Editing impersonation roles

You can edit impersonation roles from the Amazon WorkMail console.

To edit an impersonation role
  1. Open the Amazon WorkMail console at https://console.aws.amazon.com/workmail/.

    If necessary, change the Region. From the navigation bar, choose the Region that meets your needs. For more information, see Regions and endpoints in the Amazon Web Services General Reference.

  2. In the navigation pane, choose Organizations, and then choose the name of the organization.

  3. Choose Impersonation roles.

  4. Select the impersonation role name you want to edit, then choose Edit.

  5. The Edit impersonation role dialog box appears. Under Role, enter the following information:

    • Name – Enter a unique name for the impersonation role.

    • (Optional) Description – Enter a description for the impersonation role.

    • Role type – To give the impersonation role read only access to a user's mailbox, choose Read only. To give the impersonation role rights to read and modify items in a user's mailbox, choose Full access.

  6. Under Rules, select the rule that you want to edit and choose Edit.

  7. The Edit rule dialog box appears. Enter the following information:

    • Name – Edit the name of the rule.

    • (Optional) Description – Update or enter a description for the rule.

    • Under Effect, choose Allow to allow access when the conditions set in the rules are met. To deny access, choose Deny.
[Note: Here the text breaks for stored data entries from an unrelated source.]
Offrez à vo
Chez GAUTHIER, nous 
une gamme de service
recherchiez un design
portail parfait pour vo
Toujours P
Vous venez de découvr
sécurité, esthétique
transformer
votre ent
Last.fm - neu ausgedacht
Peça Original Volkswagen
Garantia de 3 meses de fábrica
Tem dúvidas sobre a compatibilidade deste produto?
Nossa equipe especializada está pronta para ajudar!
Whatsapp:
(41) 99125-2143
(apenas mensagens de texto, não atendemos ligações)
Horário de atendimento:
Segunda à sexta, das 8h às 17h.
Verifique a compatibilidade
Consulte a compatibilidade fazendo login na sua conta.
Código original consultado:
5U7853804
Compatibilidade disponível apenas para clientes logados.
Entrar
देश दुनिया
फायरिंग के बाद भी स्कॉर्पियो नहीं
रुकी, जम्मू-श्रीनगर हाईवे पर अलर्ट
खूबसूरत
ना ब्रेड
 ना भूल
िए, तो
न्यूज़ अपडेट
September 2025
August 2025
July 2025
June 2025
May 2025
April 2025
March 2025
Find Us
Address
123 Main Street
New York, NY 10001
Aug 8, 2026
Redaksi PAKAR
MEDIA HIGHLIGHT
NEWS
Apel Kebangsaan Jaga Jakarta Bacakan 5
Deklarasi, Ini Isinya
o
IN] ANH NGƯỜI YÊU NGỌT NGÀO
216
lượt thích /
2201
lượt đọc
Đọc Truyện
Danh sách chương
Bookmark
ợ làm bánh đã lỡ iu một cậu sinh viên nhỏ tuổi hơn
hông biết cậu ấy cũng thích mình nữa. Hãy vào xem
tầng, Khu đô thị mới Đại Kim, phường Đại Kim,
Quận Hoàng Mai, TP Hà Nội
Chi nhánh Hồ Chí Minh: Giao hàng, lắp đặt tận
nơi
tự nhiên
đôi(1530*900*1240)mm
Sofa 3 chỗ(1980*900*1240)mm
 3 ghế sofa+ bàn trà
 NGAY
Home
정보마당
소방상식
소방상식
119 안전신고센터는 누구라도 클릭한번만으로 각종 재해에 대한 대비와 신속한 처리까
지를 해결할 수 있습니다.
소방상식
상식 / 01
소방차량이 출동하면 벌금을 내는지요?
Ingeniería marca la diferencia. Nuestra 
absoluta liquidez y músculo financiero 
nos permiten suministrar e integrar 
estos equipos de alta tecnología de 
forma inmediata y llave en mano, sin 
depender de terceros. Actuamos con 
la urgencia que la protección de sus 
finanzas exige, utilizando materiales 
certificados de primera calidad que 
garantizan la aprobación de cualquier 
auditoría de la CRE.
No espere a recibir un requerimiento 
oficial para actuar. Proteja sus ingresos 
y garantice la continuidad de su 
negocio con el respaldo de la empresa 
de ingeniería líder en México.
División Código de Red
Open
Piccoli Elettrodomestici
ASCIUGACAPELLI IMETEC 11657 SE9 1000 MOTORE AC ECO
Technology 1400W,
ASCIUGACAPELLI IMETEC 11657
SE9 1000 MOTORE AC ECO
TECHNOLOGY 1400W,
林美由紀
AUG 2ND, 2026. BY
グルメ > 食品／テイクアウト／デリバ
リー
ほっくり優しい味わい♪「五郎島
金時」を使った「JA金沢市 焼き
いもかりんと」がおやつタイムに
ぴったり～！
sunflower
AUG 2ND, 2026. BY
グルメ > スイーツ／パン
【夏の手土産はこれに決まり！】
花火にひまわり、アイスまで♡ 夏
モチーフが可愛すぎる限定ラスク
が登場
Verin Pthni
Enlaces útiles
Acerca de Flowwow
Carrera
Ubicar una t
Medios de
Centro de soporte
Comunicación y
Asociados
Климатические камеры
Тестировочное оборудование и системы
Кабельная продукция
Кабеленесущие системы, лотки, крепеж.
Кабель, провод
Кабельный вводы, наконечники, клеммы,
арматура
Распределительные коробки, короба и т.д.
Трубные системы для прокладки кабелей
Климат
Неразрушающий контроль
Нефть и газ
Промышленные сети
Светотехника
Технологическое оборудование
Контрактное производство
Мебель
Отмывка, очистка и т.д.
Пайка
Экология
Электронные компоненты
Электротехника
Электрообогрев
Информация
    • (Optional) Under This rule:, choose Matches requests that impersonate the selected users to include specific users. Choose Matches requests that impersonate users other than the selected users to add users other than the selected users.

  8. Choose Save.

  9. Choose Save changes.

Important

When you change an impersonation rule, the affected mailboxes can take up to five minutes to update. During the rule update process, you may observe inconsistent behavior in your mailbox. However, if you test a role, Amazon WorkMail responds as expected based on the updated rule. For more information, see Testing impersonation roles.

Testing impersonation roles

You can test an impersonation role from the Amazon WorkMail console.

To test an impersonation role
  1. Open the Amazon WorkMail console at https://console.aws.amazon.com/workmail/.

    If necessary, change the Region. From the navigation bar, choose the Region that meets your needs. For more information, see Regions and endpoints in the Amazon Web Services General Reference.

  2. In the navigation pane, choose Organizations, and then choose the name of the organization.

  3. Choose Impersonation roles.

  4. Select the impersonation role that you want to test.

  5. Choose Test role.

  6. The Test impersonation role dialog box appears. Under Target user, select the user for which you want to test the impersonation access.

  7. Choose Test.

Deleting impersonation roles

You can delete an impersonation role from the Amazon WorkMail console.

To delete an impersonation role
  1. Open the Amazon WorkMail console at https://console.aws.amazon.com/workmail/.

    If necessary, change the Region. From the navigation bar, choose the Region that meets your needs. For more information, see Regions and endpoints in the Amazon Web Services General Reference.

  2. In the navigation pane, choose Organizations, and then choose the name of the organization.

  3. Choose Impersonation roles.

  4. Select the impersonation role name you want to delete.

  5. Choose Delete.

  6. The Delete role dialog box appears. To confirm deletion, enter the role's name into the dialog box and choose Delete.